- Theatrical poster
- Directed by: Tadeo Garcia
- Written by: Tadeo Garcia, Roger B. Domian
- Produced by: Tadeo Garcia
- Starring: Michael Cortez Tony Sancho
- Cinematography: Chris Buzek Tadeo Garcia
- Edited by: Roger B. Domian Tadeo Garcia
- Music by: Gregory Martin
- Production company: Iconoclast Films
- Release date: 2004;
- Running time: 81 minutes
- Country: United States
- Languages: English, Spanish

= On the Downlow =

On the Downlow is the first film directed by Tadeo Garcia, released in 2004. It is a low-budget film starring Michael Cortez and Tony Sancho.

It was released on DVD on January 9, 2007.

The film was expanded from director Tadeo Garcia's 2000 short film Broken Warning.

==Synopsis==
On the Downlow is a love story set in Little Village, Chicago, between Angel (Michael Cortez) and Isaac (Tony Sancho), two warm, supportive and sensitive young men. Their affection to each other is shown through a long kiss in a dark alley in Chicago and, later on, in a musical sequence in the film. Isaac also questions his sexuality in a long confession with a priest in the church.

Angel, in order to be with his secret lover Isaac, gives up his allegiance to his former Latin Kings gang and pledges to Isaac's Southside Chicago's Two Six gang led by Reaper (Donato Cruz) after a cruel initiation beating. Although the film uses the names of actual gangs in the area, the introduction to the film says there is no direct relationship to the actual gang names used.

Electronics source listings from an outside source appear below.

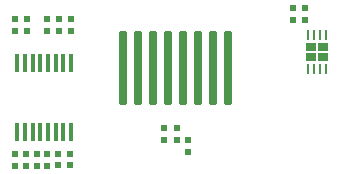
<source format=gtp>
G04*
G04 #@! TF.GenerationSoftware,Altium Limited,Altium Designer,19.1.8 (144)*
G04*
G04 Layer_Color=8421504*
%FSAX43Y43*%
%MOMM*%
G71*
G01*
G75*
%ADD14R,0.850X0.650*%
G04:AMPARAMS|DCode=15|XSize=0.71mm|YSize=6.3mm|CornerRadius=0.165mm|HoleSize=0mm|Usage=FLASHONLY|Rotation=180.000|XOffset=0mm|YOffset=0mm|HoleType=Round|Shape=RoundedRectangle|*
%AMROUNDEDRECTD15*
21,1,0.710,5.970,0,0,180.0*
21,1,0.380,6.300,0,0,180.0*
1,1,0.330,-0.190,2.985*
1,1,0.330,0.190,2.985*
1,1,0.330,0.190,-2.985*
1,1,0.330,-0.190,-2.985*
%
%ADD15ROUNDEDRECTD15*%
G04:AMPARAMS|DCode=16|XSize=1.55mm|YSize=0.4mm|CornerRadius=0.085mm|HoleSize=0mm|Usage=FLASHONLY|Rotation=90.000|XOffset=0mm|YOffset=0mm|HoleType=Round|Shape=RoundedRectangle|*
%AMROUNDEDRECTD16*
21,1,1.550,0.230,0,0,90.0*
21,1,1.380,0.400,0,0,90.0*
1,1,0.170,0.115,0.690*
1,1,0.170,0.115,-0.690*
1,1,0.170,-0.115,-0.690*
1,1,0.170,-0.115,0.690*
%
%ADD16ROUNDEDRECTD16*%
G04:AMPARAMS|DCode=17|XSize=0.55mm|YSize=0.55mm|CornerRadius=0.095mm|HoleSize=0mm|Usage=FLASHONLY|Rotation=270.000|XOffset=0mm|YOffset=0mm|HoleType=Round|Shape=RoundedRectangle|*
%AMROUNDEDRECTD17*
21,1,0.550,0.360,0,0,270.0*
21,1,0.360,0.550,0,0,270.0*
1,1,0.190,-0.180,-0.180*
1,1,0.190,-0.180,0.180*
1,1,0.190,0.180,0.180*
1,1,0.190,0.180,-0.180*
%
%ADD17ROUNDEDRECTD17*%
G04:AMPARAMS|DCode=18|XSize=0.55mm|YSize=0.55mm|CornerRadius=0.095mm|HoleSize=0mm|Usage=FLASHONLY|Rotation=0.000|XOffset=0mm|YOffset=0mm|HoleType=Round|Shape=RoundedRectangle|*
%AMROUNDEDRECTD18*
21,1,0.550,0.360,0,0,0.0*
21,1,0.360,0.550,0,0,0.0*
1,1,0.190,0.180,-0.180*
1,1,0.190,-0.180,-0.180*
1,1,0.190,-0.180,0.180*
1,1,0.190,0.180,0.180*
%
%ADD18ROUNDEDRECTD18*%
G04:AMPARAMS|DCode=19|XSize=0.25mm|YSize=0.8mm|CornerRadius=0.05mm|HoleSize=0mm|Usage=FLASHONLY|Rotation=180.000|XOffset=0mm|YOffset=0mm|HoleType=Round|Shape=RoundedRectangle|*
%AMROUNDEDRECTD19*
21,1,0.250,0.700,0,0,180.0*
21,1,0.150,0.800,0,0,180.0*
1,1,0.100,-0.075,0.350*
1,1,0.100,0.075,0.350*
1,1,0.100,0.075,-0.350*
1,1,0.100,-0.075,-0.350*
%
%ADD19ROUNDEDRECTD19*%
D14*
X0126425Y0071125D02*
D03*
X0126425Y0071975D02*
D03*
X0127475Y0071125D02*
D03*
X0127475Y0071975D02*
D03*
D15*
X0115635Y0070175D02*
D03*
X0114365D02*
D03*
X0116905D02*
D03*
X0119445D02*
D03*
X0110555D02*
D03*
X0113095D02*
D03*
X0111825D02*
D03*
X0118175D02*
D03*
D16*
X0106125Y0064810D02*
D03*
X0105475D02*
D03*
X0101575D02*
D03*
X0102225D02*
D03*
Y0070640D02*
D03*
X0101575Y0070640D02*
D03*
X0105475D02*
D03*
X0106125Y0070640D02*
D03*
X0104825D02*
D03*
X0104175Y0070640D02*
D03*
X0103525Y0070640D02*
D03*
X0102875Y0070640D02*
D03*
X0102875Y0064810D02*
D03*
X0103525D02*
D03*
X0104175D02*
D03*
X0104825D02*
D03*
D17*
X0102300Y0061900D02*
D03*
Y0062900D02*
D03*
X0102425Y0074325D02*
D03*
Y0073325D02*
D03*
X0106150Y0074325D02*
D03*
Y0073325D02*
D03*
X0101400Y0061900D02*
D03*
Y0062900D02*
D03*
X0104100Y0061900D02*
D03*
Y0062900D02*
D03*
X0103200Y0061900D02*
D03*
Y0062900D02*
D03*
X0101375Y0073325D02*
D03*
Y0074325D02*
D03*
X0104050Y0074325D02*
D03*
Y0073325D02*
D03*
X0105100Y0074325D02*
D03*
Y0073325D02*
D03*
X0116000Y0064100D02*
D03*
Y0063100D02*
D03*
X0115100Y0064100D02*
D03*
Y0065100D02*
D03*
X0114000D02*
D03*
Y0064100D02*
D03*
D18*
X0105000Y0062900D02*
D03*
X0106000D02*
D03*
X0106000Y0062000D02*
D03*
X0105000Y0062000D02*
D03*
X0125900Y0074225D02*
D03*
X0124900D02*
D03*
X0125900Y0075300D02*
D03*
X0124900D02*
D03*
D19*
X0127700Y0073000D02*
D03*
X0127200D02*
D03*
X0126700D02*
D03*
X0126200D02*
D03*
X0127700Y0070100D02*
D03*
X0127200D02*
D03*
X0126700D02*
D03*
X0126200D02*
D03*
M02*

</source>
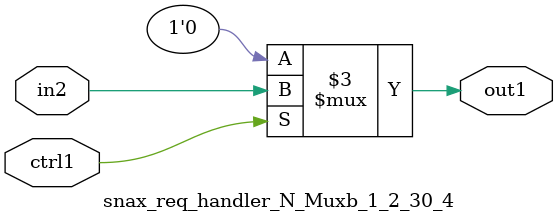
<source format=v>

`timescale 1ps / 1ps


module snax_req_handler_N_Muxb_1_2_30_4( in2, ctrl1, out1 );

    input in2;
    input ctrl1;
    output out1;
    reg out1;

    
    // rtl_process:snax_req_handler_N_Muxb_1_2_30_4/snax_req_handler_N_Muxb_1_2_30_4_thread_1
    always @*
      begin : snax_req_handler_N_Muxb_1_2_30_4_thread_1
        case (ctrl1) 
          1'b1: 
            begin
              out1 = in2;
            end
          default: 
            begin
              out1 = 1'b0;
            end
        endcase
      end

endmodule



</source>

When Reaper is later informed that Angel is an ex-gang member of the rival Latin Kings gang, he decides that Isaac should kill him. Issac desperately tries to arrange for him and Angel to escape Chicago but the inevitable happens and the gang captures Angel. When Isaac refuses to execute Angel, Reaper does it. Isaac then kills Reaper and commits suicide.

==Cast==
- Michael Cortez as Angel
- Tony Sancho as Isaac
- Donato Cruz as Reaper
- Beatriz Jamaica as Angel's Mother
- Carmen Cenko as Isaac's Mother
- in alphabetical order
- Felipe Camacho as Priest (credited as Phil Camacho)
- Eric Ambriz as Jimmy
- Jimmy Borras Jr. as Niko
- Juan Castaneda as Hector
- Eddie Cruz as Esau
- Jason R. Davis as Store Customer
- Jeff Docherty as Dorvak's Partner
- Perry Flores as Officer Dorvak
- Russell Foster as Man in Yard
- Ricardo Garcia as Jesus
- Nicolas Gomez as Ozzy
- Brian Parenti as Pinto
- Adelina Quinones as Laura
- Octavio Rivas as Raul
- Jonathan Rodriquez as Adam
- Pricilla Santiago as Burger Joint Girl
- Roberto Soto as Store Owner
- Tatiana Suarez-Pico as Mother on Stairs
- Andrew Todaro as Mike

==Awards==
- Won "Best Narrative Feature Film" at the New York Newfest Film Festival.

==Critical reception==
Variety wrote in its review, "Broadening the thematic horizon of gay features isn't enough to compensate for pedestrian handling, as witnessed by "On the Down Low," an amateurish if well-intentioned attempt to merge a Latino gang theme with doomed gay love. An original subject is hampered by poor timing and by-the-numbers scene set-ups."